For therefore long, make-up brands didn’t offer lipsticks or glosses in shades that suited darker skin tones, so women within the Black and Latinx community could only use clear gloss. With Western beauty standards denying us access to universal markers of femininity and girlhood, we had no selection but to make our own, with many resorting to using eyeliners and eyebrow pencils as a substitute of lip liners, topped with a slick of gloss to create a nude lip color. 

However the 99p gloss isn’t just an entry-level product inside Britain’s Black and Brown community. It’s a cultural heirloom. “I remember seeing other girls wearing the lip gloss and wanting to be an element of this community of young women embracing their gentle introductions to Black beauty,” Valerie Kporye, 21, tells Dazed. “It symbolised young Black girl culture, [and was a] statement of agency [for] young woman, without the pressure of growing up too quickly.” 
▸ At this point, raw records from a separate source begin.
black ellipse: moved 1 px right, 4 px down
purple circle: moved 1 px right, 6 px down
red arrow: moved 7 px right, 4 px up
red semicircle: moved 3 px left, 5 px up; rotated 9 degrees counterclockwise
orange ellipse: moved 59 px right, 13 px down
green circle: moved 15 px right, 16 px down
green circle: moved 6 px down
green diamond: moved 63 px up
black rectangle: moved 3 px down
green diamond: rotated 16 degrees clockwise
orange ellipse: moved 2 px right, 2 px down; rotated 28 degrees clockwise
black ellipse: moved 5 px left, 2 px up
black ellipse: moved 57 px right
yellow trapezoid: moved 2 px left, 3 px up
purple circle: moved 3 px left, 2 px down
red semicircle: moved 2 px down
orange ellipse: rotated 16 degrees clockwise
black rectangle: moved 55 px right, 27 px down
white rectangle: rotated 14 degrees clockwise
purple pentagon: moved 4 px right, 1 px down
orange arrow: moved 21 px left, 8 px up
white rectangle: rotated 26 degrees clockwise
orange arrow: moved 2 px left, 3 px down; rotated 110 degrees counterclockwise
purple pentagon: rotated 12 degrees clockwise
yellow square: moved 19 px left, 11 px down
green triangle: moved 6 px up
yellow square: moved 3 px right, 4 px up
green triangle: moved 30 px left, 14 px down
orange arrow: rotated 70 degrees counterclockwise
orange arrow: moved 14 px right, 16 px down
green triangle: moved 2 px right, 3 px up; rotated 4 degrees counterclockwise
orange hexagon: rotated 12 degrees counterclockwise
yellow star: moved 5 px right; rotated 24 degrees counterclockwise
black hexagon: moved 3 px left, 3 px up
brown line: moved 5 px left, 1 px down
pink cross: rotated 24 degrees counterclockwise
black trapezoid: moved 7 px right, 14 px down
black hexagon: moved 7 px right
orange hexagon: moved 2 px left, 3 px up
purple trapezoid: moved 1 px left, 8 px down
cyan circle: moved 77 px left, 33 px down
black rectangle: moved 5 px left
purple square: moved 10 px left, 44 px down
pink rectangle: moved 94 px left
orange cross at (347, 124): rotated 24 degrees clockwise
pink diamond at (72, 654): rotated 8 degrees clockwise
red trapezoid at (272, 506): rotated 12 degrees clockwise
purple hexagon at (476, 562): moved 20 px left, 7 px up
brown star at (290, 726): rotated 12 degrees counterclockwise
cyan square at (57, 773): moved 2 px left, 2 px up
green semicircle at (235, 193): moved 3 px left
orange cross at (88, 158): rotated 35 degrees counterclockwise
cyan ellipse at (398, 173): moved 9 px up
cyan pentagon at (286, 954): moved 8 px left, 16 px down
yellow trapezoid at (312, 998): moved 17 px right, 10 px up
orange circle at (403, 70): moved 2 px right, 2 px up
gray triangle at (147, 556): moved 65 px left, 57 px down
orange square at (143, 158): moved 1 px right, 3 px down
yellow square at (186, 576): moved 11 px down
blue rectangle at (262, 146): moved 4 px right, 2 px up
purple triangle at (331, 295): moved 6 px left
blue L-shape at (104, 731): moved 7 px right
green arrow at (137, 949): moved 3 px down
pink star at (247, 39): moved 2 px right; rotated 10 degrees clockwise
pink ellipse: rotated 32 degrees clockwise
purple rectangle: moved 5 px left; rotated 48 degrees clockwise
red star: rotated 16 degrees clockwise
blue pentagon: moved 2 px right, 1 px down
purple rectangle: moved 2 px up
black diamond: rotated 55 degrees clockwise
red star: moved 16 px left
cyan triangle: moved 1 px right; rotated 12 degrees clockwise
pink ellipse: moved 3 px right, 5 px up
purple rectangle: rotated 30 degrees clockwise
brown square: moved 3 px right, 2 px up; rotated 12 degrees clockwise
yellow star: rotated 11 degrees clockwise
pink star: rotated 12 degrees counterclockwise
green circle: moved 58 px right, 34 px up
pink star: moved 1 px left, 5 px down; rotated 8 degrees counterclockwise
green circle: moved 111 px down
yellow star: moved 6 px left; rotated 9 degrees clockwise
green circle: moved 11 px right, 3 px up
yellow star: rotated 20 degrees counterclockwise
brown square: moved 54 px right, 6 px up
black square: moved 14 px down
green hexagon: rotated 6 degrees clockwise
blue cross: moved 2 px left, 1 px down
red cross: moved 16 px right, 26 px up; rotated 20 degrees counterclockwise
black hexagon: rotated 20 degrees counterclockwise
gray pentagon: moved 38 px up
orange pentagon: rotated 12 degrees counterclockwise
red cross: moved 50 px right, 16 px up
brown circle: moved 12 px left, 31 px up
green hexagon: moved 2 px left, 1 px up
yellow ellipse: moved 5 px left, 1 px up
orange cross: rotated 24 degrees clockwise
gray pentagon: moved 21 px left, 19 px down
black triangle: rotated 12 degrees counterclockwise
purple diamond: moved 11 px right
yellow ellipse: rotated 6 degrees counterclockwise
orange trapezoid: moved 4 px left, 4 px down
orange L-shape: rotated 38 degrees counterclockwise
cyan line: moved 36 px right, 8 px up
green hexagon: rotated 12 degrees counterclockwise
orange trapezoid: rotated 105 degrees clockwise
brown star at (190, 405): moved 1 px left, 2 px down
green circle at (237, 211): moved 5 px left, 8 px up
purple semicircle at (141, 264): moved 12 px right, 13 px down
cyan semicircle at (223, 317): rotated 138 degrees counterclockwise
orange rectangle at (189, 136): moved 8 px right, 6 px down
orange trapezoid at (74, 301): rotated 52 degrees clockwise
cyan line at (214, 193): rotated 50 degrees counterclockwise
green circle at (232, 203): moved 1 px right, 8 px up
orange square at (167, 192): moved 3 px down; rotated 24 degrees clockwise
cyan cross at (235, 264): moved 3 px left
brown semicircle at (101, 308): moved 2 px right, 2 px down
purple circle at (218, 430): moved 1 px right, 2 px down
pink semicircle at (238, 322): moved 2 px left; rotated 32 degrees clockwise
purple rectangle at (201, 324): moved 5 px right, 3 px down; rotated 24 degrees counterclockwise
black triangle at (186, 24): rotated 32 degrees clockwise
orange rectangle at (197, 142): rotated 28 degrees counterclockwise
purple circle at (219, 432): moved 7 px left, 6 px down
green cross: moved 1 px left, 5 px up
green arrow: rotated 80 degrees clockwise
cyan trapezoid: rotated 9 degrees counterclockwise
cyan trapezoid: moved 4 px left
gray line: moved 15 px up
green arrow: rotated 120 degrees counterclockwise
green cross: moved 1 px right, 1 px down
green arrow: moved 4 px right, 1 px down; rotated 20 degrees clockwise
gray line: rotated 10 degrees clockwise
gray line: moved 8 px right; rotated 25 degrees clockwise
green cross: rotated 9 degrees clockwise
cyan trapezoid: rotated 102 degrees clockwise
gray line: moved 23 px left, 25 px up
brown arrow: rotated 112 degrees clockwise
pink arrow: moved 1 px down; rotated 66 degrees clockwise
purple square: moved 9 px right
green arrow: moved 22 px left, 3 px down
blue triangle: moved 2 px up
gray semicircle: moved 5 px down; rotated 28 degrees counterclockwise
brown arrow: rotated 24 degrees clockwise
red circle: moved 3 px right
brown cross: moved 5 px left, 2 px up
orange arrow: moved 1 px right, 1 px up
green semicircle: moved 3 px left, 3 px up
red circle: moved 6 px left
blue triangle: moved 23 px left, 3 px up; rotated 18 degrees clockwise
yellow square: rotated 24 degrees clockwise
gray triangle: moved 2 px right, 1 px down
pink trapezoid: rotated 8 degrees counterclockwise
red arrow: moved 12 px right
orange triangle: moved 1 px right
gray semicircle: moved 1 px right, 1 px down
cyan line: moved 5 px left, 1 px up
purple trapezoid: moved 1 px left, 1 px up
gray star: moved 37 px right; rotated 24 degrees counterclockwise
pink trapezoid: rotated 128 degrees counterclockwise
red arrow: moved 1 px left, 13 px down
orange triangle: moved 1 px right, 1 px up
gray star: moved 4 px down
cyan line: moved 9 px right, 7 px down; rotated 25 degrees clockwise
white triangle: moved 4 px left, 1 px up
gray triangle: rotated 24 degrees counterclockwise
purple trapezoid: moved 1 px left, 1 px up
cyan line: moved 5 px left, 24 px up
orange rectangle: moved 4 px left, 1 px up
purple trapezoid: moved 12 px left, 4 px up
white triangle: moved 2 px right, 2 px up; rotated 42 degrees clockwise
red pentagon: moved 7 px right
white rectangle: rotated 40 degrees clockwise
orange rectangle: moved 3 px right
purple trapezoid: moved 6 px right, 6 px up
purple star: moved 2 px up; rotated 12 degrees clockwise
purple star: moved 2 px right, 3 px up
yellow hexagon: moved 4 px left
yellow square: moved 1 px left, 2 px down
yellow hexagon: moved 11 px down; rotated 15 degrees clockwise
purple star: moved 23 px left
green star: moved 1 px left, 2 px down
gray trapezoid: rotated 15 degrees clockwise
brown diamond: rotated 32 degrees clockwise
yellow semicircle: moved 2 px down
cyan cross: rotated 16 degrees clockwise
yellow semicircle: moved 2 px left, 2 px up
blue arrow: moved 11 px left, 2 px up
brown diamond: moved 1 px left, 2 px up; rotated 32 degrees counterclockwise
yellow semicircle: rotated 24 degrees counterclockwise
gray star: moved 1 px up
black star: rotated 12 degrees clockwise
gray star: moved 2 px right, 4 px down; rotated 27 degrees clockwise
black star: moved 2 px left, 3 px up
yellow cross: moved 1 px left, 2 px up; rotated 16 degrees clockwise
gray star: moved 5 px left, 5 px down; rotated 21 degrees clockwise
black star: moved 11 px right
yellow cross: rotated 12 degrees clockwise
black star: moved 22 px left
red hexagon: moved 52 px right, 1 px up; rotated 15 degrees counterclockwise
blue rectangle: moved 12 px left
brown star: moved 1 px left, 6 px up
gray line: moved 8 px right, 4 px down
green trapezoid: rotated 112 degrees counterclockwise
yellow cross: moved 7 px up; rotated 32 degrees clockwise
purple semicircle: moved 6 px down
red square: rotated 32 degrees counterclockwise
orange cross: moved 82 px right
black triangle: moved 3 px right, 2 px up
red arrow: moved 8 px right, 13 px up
So, while the industry churned out a slew of white-casting glosses and poorly pigmented lipsticks in tepid rosy pinks, we found belonging on the checkout of our local hair shops, for lower than a pound. “I feel it’s the identical form of universal experience of girlhood that dress-up tiaras and Princess jewellery falls into,” says Brown. For a lot of, that 99p lip gloss was our saving grace, and an entry point in multiple ways: it granted financial access to make-up, but additionally social access to the narratives of girlhood (at the least amongst ourselves).

We’ve come a great distance from the 99p NK Lip Gel. Now we exist in a latest age of gloss, with products similar to Fenty Glass Bomb and Kiko 3D Hydra Lip Gloss taking the industry by storm, and granting us something loads of British Black women have been denied in the case of cosmetics: selection. There at the moment are finally shades we are able to wear, which actually suit our skin tones.

Despite all the brand new options, nonetheless, there remains to be something special concerning the OG. “Even to at the present time I still buy [the NK Lip Gel] each time I am going to the hair shop,” adds Brown. “Perhaps it’s due to nostalgia, but I keep reaching for them each time I would like a gloss – and so they have yet to let me down.”